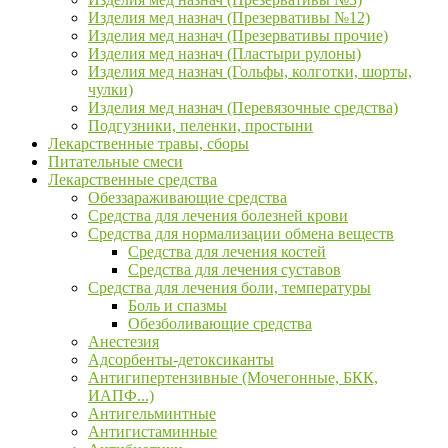
Изделия мед назнач (Презервативы №12)
Изделия мед назнач (Презервативы прочие)
Изделия мед назнач (Пластыри рулоны)
Изделия мед назнач (Гольфы, колготки, шорты,
чулки)
Изделия мед назнач (Перевязочные средства)
Подгузники, пеленки, простыни
Лекарственные травы, сборы
Питательные смеси
Лекарственные средства
Обеззараживающие средства
Средства для лечения болезней крови
Средства для нормализации обмена веществ
Средства для лечения костей
Средства для лечения суставов
Средства для лечения боли, температуры
Боль и спазмы
Обезболивающие средства
Анестезия
Адсорбенты-детоксиканты
Антигипертензивные (Мочегонные, БКК,
ИАПФ...)
Антигельминтные
Антигистаминные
--------
• **Task goal**
Retype the records verbatim, excluding each image they hold.

• **Exercise response**
Изделия мед назнач (Презервативы №12)
Изделия мед назнач (Презервативы прочие)
Изделия мед назнач (Пластыри рулоны)
Изделия мед назнач (Гольфы, колготки, шорты,
чулки)
Изделия мед назнач (Перевязочные средства)
Подгузники, пеленки, простыни
Лекарственные травы, сборы
Питательные смеси
Лекарственные средства
Обеззараживающие средства
Средства для лечения болезней крови
Средства для нормализации обмена веществ
Средства для лечения костей
Средства для лечения суставов
Средства для лечения боли, температуры
Боль и спазмы
Обезболивающие средства
Анестезия
Адсорбенты-детоксиканты
Антигипертензивные (Мочегонные, БКК,
ИАПФ...)
Антигельминтные
Антигистаминные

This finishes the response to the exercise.